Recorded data
_____

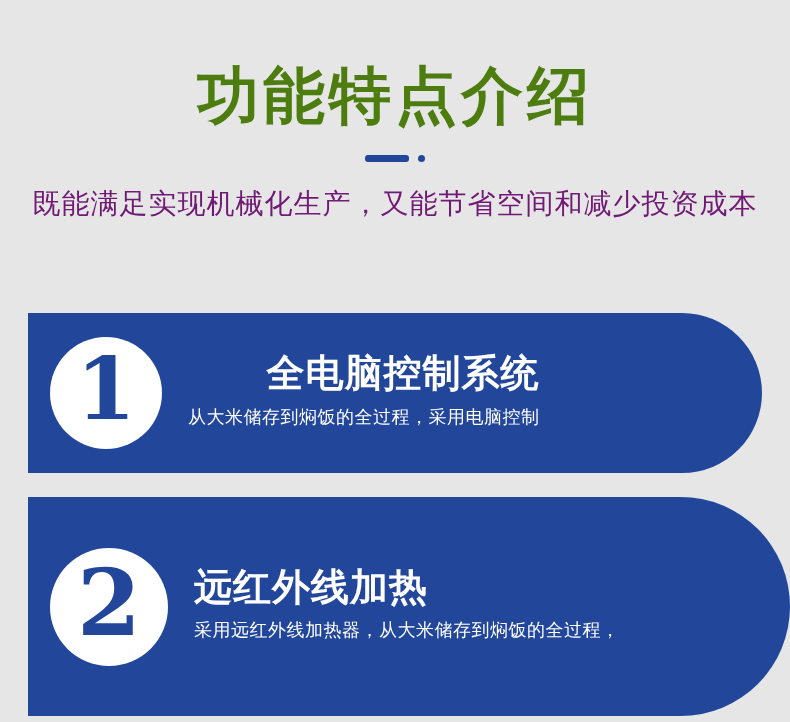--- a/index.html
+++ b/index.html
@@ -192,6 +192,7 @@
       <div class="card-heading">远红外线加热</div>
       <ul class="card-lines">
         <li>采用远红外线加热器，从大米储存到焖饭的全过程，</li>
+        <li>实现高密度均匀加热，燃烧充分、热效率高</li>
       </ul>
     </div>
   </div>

_____

_Assignment_
I'd like every record transcribed exactly, with no pictures carried over.

_Task response_
--- a/index.html
+++ b/index.html
@@ -192,6 +192,7 @@
       <div class="card-heading">远红外线加热</div>
       <ul class="card-lines">
         <li>采用远红外线加热器，从大米储存到焖饭的全过程，</li>
+        <li>实现高密度均匀加热，燃烧充分、热效率高</li>
       </ul>
     </div>
   </div>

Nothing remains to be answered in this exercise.